Also impressive is a neighborhood retrofit project that only made it into the Mobility 21 exhibition hall and hasn’t been talked about much yet in Southern California: three “smart mobility hubs” will open in 2011 to provide first mile/last mile connections in downtown LA, Hollywood and Long Beach. A project that was begun in Germany and comes to LA via the Ford Motor Company, University of Michigan, LADOT and local companies including Acire, these mobility hubs will provide an “a la carte” choice of transportation connections enabling people to get from rail stations to homes and jobs located beyond a comfortable walking distance – an obvious problem in almost every LA neighborhood.

The mobility hub is a demand-based service accessible through an on-line portal allowing transit riders to book an array of “mobility options” including car-sharing, bike storage and bike-sharing, demand-responsive jitney service, folding bikes, and other services including a “guaranteed ride home” program, “casual carpools,” an integrated transit pass, and real-time data on transit availability –choices that are made available through enrollment, on-line reservations, or on a walk-up basis.

This project has leveraged $8 million from the federal government with $5 million from a private sector that is keenly interested in investing in a new “sustainable urban mobility” industry that goes beyond the traditional transportation sector to involve telecommunications, real estate, logistics, and public-private finance.
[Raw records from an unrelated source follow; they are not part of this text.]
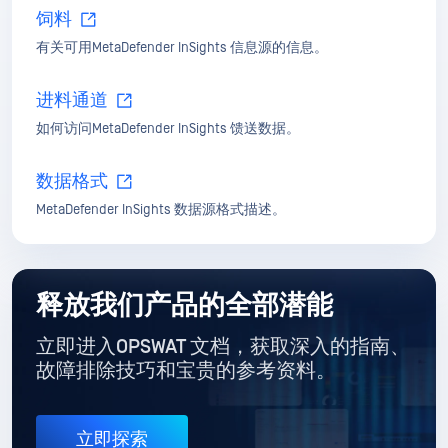
饲料
有关可用MetaDefender InSights 信息源的信息。
进料通道
如何访问MetaDefender InSights 馈送数据。
数据格式
MetaDefender InSights 数据源格式描述。
释放我们产品的全部潜能
立即进入OPSWAT 文档，获取深入的指南
、
故障排除技巧和宝贵的参考资料。
立即探索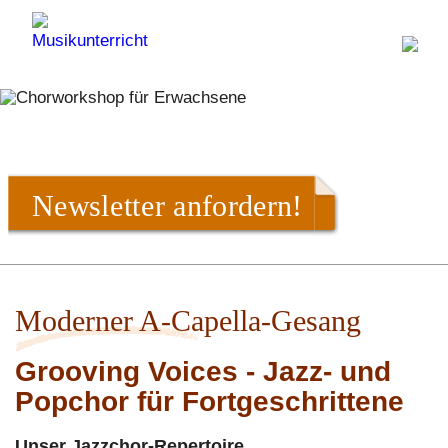
Newsletter anfordern!
Moderner A-Capella-Gesang
Grooving Voices - Jazz- und
Popchor für Fortgeschrittene
Unser Jazzchor-Repertoire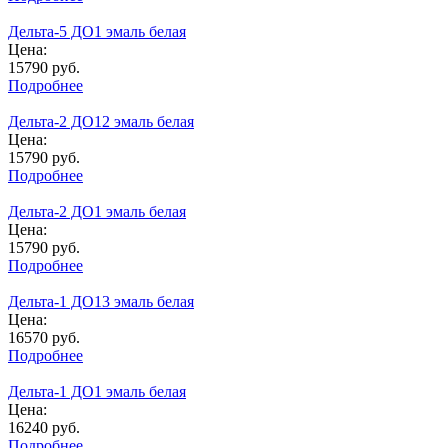
Дельта-5 ДО1 эмаль белая
Цена:
15790
руб.
Подробнее
Дельта-2 ДО12 эмаль белая
Цена:
15790
руб.
Подробнее
Дельта-2 ДО1 эмаль белая
Цена:
15790
руб.
Подробнее
Дельта-1 ДО13 эмаль белая
Цена:
16570
руб.
Подробнее
Дельта-1 ДО1 эмаль белая
Цена:
16240
руб.
Подробнее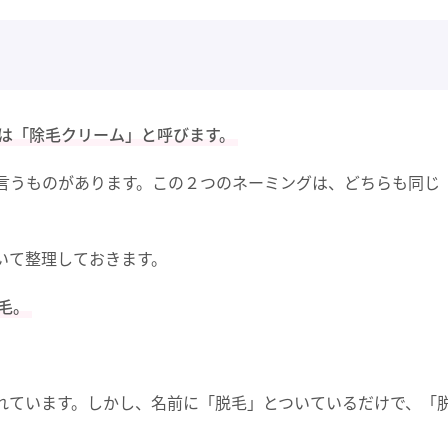
は「除毛クリーム」と呼びます。
言うものがあります。この２つのネーミングは、どちらも同じ
いて整理しておきます。
毛。
れています。しかし、名前に「脱毛」とついているだけで、「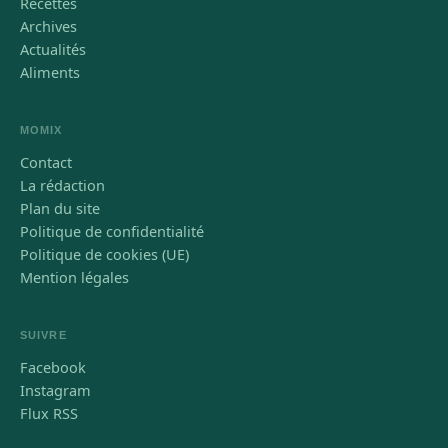
Recettes
Archives
Actualités
Aliments
MOMIX
Contact
La rédaction
Plan du site
Politique de confidentialité
Politique de cookies (UE)
Mention légales
SUIVRE
Facebook
Instagram
Flux RSS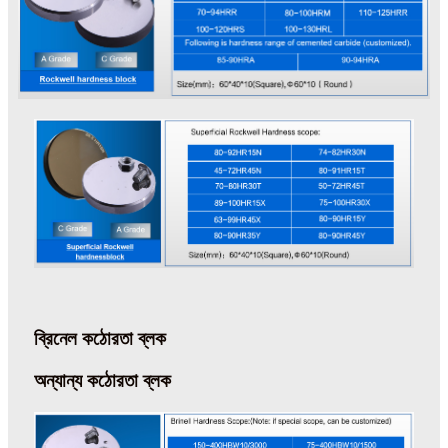
ব্রিনেল কঠোরতা ব্লক
অন্যান্য কঠোরতা ব্লক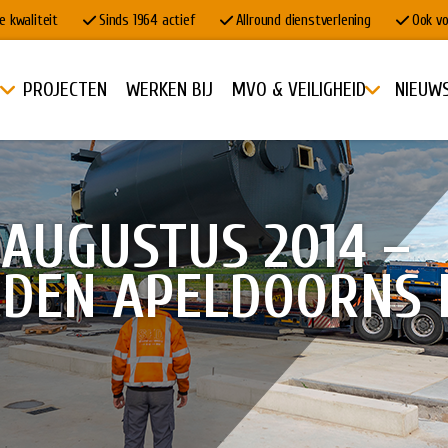
e kwaliteit
Sinds 1964 actief
Allround dienstverlening
Ook vo
PROJECTEN
WERKEN BIJ
MVO & VEILIGHEID
NIEUW
AUGUSTUS 2014 –
DEN APELDOORNS 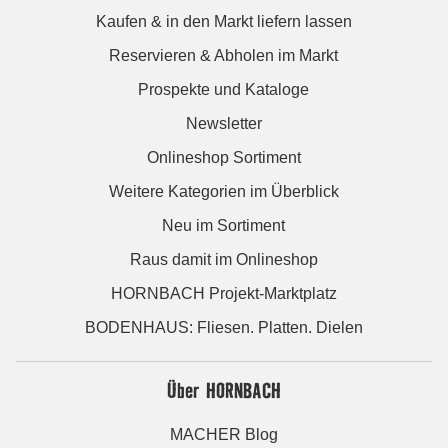
Kaufen & in den Markt liefern lassen
Reservieren & Abholen im Markt
Prospekte und Kataloge
Newsletter
Onlineshop Sortiment
Weitere Kategorien im Überblick
Neu im Sortiment
Raus damit im Onlineshop
HORNBACH Projekt-Marktplatz
BODENHAUS: Fliesen. Platten. Dielen
Über HORNBACH
MACHER Blog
Future service options could include from home delivery, senior chauffeurs, pedicabs, and communal cabs, and technology applications could include congestion pricing and online way-finding and fare payment.

This “systems approach” to sustainable transportation recognizes that there is no silver bullet – not rail or bus or HOT – to the complex transportation needs of cities. Rather, these networks, “support a personalized, customized, connected portfolio of services, products, technologies and design much like our personalized tele-communications portfolios connect iPods, laptops, desktops,” explains the University of Michigan’s Smart Mobility website. It’s using information technology to connect existing transportation modes with others we haven’t even invented yet.
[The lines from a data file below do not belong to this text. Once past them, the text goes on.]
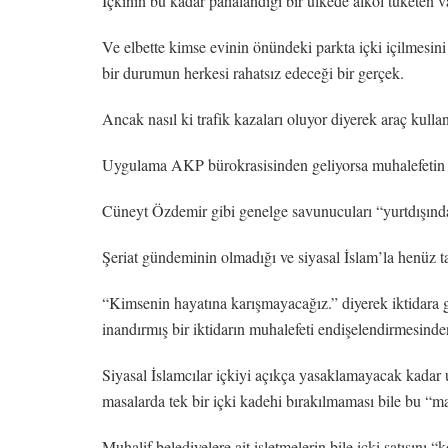
İçkinin bu kadar pahalandığı bir ülkede alkol tüketen 
Ve elbette kimse evinin önündeki parkta içki içilmesini
bir durumun herkesi rahatsız edeceği bir gerçek.
Ancak nasıl ki trafik kazaları oluyor diyerek araç kull
Uygulama AKP bürokrasisinden geliyorsa muhalefetin “a
Cüneyt Özdemir gibi genelge savunucuları “yurtdışındak
Şeriat gündeminin olmadığı ve siyasal İslam’la henüz t
“Kimsenin hayatına karışmayacağız.” diyerek iktidara g
inandırmış bir iktidarın muhalefeti endişelendirmesind
Siyasal İslamcılar içkiyi açıkça yasaklamayacak kadar 
masalarda tek bir içki kadehi bırakılmaması bile bu “ma
Muhalif belediyelere ait işletmelerin bile içki satışını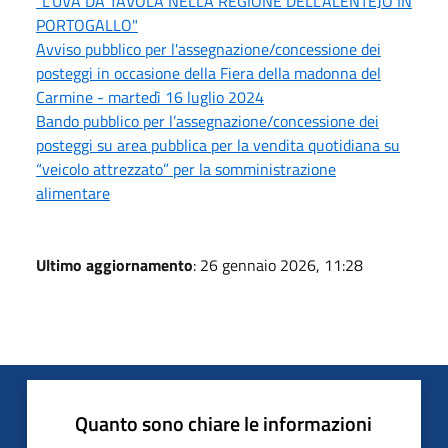
"L'UVA DA TAVOLA NELLA REGIONE DELL'ALENTEJO IN
PORTOGALLO"
Avviso pubblico per l'assegnazione/concessione dei
posteggi in occasione della Fiera della madonna del
Carmine - martedì 16 luglio 2024
Bando pubblico per l’assegnazione/concessione dei
posteggi su area pubblica per la vendita quotidiana su
“veicolo attrezzato” per la somministrazione
alimentare
Ultimo aggiornamento
: 26 gennaio 2026, 11:28
Quanto sono chiare le informazioni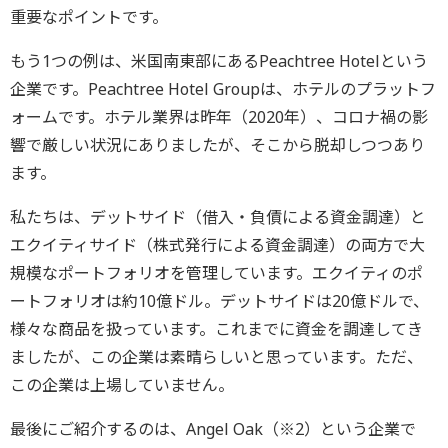
重要なポイントです。
もう1つの例は、米国南東部にあるPeachtree Hotelという
企業です。Peachtree Hotel Groupは、ホテルのプラットフ
ォームです。ホテル業界は昨年（2020年）、コロナ禍の影
響で厳しい状況にありましたが、そこから脱却しつつあり
ます。
私たちは、デットサイド（借入・負債による資金調達）と
エクイティサイド（株式発行による資金調達）の両方で大
規模なポートフォリオを管理しています。エクイティのポ
ートフォリオは約10億ドル。デットサイドは20億ドルで、
様々な商品を扱っています。これまでに資金を調達してき
ましたが、この企業は素晴らしいと思っています。ただ、
この企業は上場していません。
最後にご紹介するのは、Angel Oak（※2）という企業で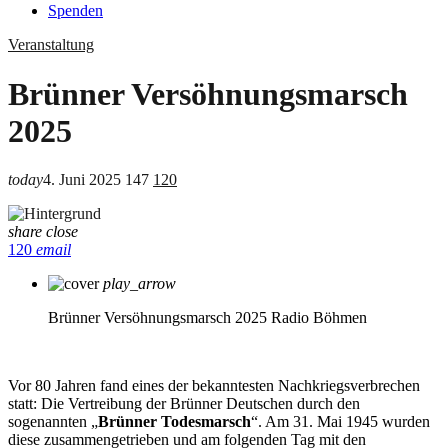
Spenden
Veranstaltung
Brünner Versöhnungsmarsch
2025
today
4. Juni 2025
147
120
share
close
120
email
play_arrow
Brünner Versöhnungsmarsch 2025
Radio Böhmen
Vor 80 Jahren fand eines der bekanntesten Nachkriegsverbrechen
statt: Die Vertreibung der Brünner Deutschen durch den
sogenannten „
Brünner Todesmarsch
“. Am 31. Mai 1945 wurden
diese zusammengetrieben und am folgenden Tag mit den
But the Smart Mobility website also addresses one basic problem with the conventional transportation paradigm: Conventional transportation systems emphasize mobility – getting from A to B at the highest speed possible – as if mobility was a desirable end in itself.
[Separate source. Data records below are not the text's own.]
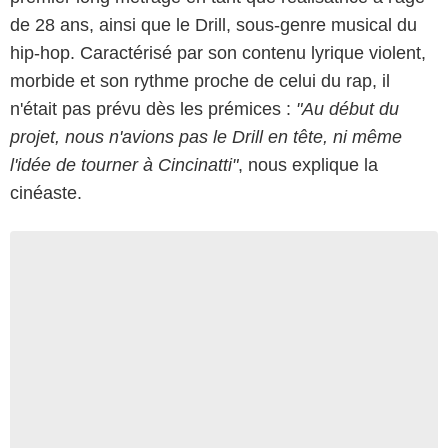
de 28 ans, ainsi que le Drill, sous-genre musical du
hip-hop. Caractérisé par son contenu lyrique violent,
morbide et son rythme proche de celui du rap, il
n'était pas prévu dès les prémices :
"Au début du
projet, nous n'avions pas le Drill en tête, ni même
l'idée de tourner à Cincinatti"
, nous explique la
cinéaste.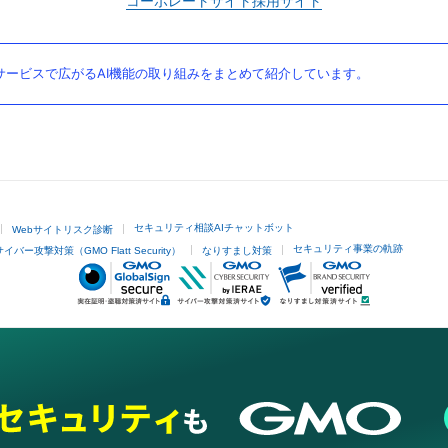
コーポレートサイト
採用サイト
ービスで広がるAI機能の取り組みをまとめて紹介しています。
セキュリティ相談AIチャットボット
Webサイトリスク診断
セキュリティ事業の軌跡
サイバー攻撃対策（GMO Flatt Security）
なりすまし対策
In fact, the real goal of transportation in the 21st century is accessibility to destinations, jobs, shops, services, affordable housing. Accessibility calls for a much wider array of options that includes smart urban design – mixed-use, jobs-housing balance, housing “fit” for people of all incomes – as well as the connectivity that technology can provide. This brand new “sustainable urban transportation industry” hasn’t got the attention of mainstream transportation providers – yet – but is likely to as funding gets tighter and tighter.